Daftar Tugas:
(A) Perbarui artikel tentang sekularisasi politik, yakni seluruh bagian dari "Minggu, 02 Agustus" hingga "Rizal) semisal PKS.", dengan mengganti "MetroTV" menjadi "Metro TV".
(B) Tolong sebutkan jumlah baris dalam catatan yang memuat kata "ظرفیت". Jawab hanya dengan angkanya.

INSPIRING QUR'AN :

وَسَارِعُواْ إِلَى مَغْفِرَةٍ مِّن رَّبِّكُمْ وَجَنَّةٍ عَرْضُهَا السَّمَاوَاتُ وَالأَرْضُ أُعِدَّتْ لِلْمُتَّقِينَ

"Dan bersegeralah kamu mencari ampunan dari Tuhan-mu dan mendapatkan surga yang luasnya seluas langit dan bumi yang disediakan bagi orang-orang yang bertaqwa" (TQS. Ali-Imran : 133)

Minggu, 02 Agustus 2009

OPINI MEDIA : SAVE OUR NATION

SEKULARISASI POLITIK DAN MIMPI MENYELAMATKAN BANGSA
Oleh : Siti Nafidah HK

(Peminat Masalah Politik, tinggal di Bandung)


Menarik menyimak perbincangan di acara Save Our Nation MetroTV pada Rabu malam, 17 Oktober 2008 bertajuk “Sekularisasi Politik Islam di Indonesia”. Selain menggagas keharusan melakukan sekularisasi politik dan menolak gagasan ideologisasi politik (Islam) dalam konteks ‘penyelamatan bangsa’, acara yang dipandu Rizal Mallarangeng dan menghadirkan tamu seorang aktivis demokrasi, professional dan Direktur LSI ini juga mencermati kecenderungan moderasi parpol-parpol Islam, termasuk yang awalnya dikenal kental dengan ruh ideologis atau bahkan dikenal sebagai kelompok “garis keras” (versi sdr Rizal) semisal PKS.

Bahan Latihan:

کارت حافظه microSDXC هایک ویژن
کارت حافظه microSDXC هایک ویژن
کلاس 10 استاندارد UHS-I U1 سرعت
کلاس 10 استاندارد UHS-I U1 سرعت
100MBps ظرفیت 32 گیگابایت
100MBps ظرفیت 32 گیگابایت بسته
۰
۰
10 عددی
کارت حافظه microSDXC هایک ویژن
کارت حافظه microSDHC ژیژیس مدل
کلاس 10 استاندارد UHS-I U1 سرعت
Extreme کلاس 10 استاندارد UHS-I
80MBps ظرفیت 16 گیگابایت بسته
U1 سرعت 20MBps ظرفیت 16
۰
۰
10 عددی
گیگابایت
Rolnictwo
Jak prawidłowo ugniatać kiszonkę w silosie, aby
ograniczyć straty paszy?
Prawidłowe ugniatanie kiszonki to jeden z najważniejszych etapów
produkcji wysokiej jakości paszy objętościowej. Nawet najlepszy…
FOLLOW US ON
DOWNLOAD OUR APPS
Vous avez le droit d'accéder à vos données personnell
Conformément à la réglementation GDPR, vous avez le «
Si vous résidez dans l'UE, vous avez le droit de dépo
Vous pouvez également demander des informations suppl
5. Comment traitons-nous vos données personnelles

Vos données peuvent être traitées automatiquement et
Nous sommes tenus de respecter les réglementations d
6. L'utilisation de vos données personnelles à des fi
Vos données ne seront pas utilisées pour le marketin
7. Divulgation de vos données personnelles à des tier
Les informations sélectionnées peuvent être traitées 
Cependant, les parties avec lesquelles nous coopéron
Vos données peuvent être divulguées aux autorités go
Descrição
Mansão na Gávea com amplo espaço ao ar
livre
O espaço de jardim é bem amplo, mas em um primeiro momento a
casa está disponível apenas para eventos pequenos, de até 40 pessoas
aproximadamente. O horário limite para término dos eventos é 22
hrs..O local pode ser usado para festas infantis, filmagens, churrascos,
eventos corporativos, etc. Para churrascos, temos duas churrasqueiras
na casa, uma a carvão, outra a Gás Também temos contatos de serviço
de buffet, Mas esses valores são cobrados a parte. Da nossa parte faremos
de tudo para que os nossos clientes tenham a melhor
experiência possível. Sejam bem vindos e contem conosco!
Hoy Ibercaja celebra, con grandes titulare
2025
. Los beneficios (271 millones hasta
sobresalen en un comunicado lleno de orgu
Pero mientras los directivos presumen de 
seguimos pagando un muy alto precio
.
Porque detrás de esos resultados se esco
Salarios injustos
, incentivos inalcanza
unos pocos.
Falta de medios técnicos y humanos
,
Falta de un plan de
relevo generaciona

Hasil:
(A)
Minggu, 02 Agustus 2009

OPINI MEDIA : SAVE OUR NATION

SEKULARISASI POLITIK DAN MIMPI MENYELAMATKAN BANGSA
Oleh : Siti Nafidah HK

(Peminat Masalah Politik, tinggal di Bandung)


Menarik menyimak perbincangan di acara Save Our Nation Metro TV pada Rabu malam, 17 Oktober 2008 bertajuk “Sekularisasi Politik Islam di Indonesia”. Selain menggagas keharusan melakukan sekularisasi politik dan menolak gagasan ideologisasi politik (Islam) dalam konteks ‘penyelamatan bangsa’, acara yang dipandu Rizal Mallarangeng dan menghadirkan tamu seorang aktivis demokrasi, professional dan Direktur LSI ini juga mencermati kecenderungan moderasi parpol-parpol Islam, termasuk yang awalnya dikenal kental dengan ruh ideologis atau bahkan dikenal sebagai kelompok “garis keras” (versi sdr Rizal) semisal PKS.

(B) 4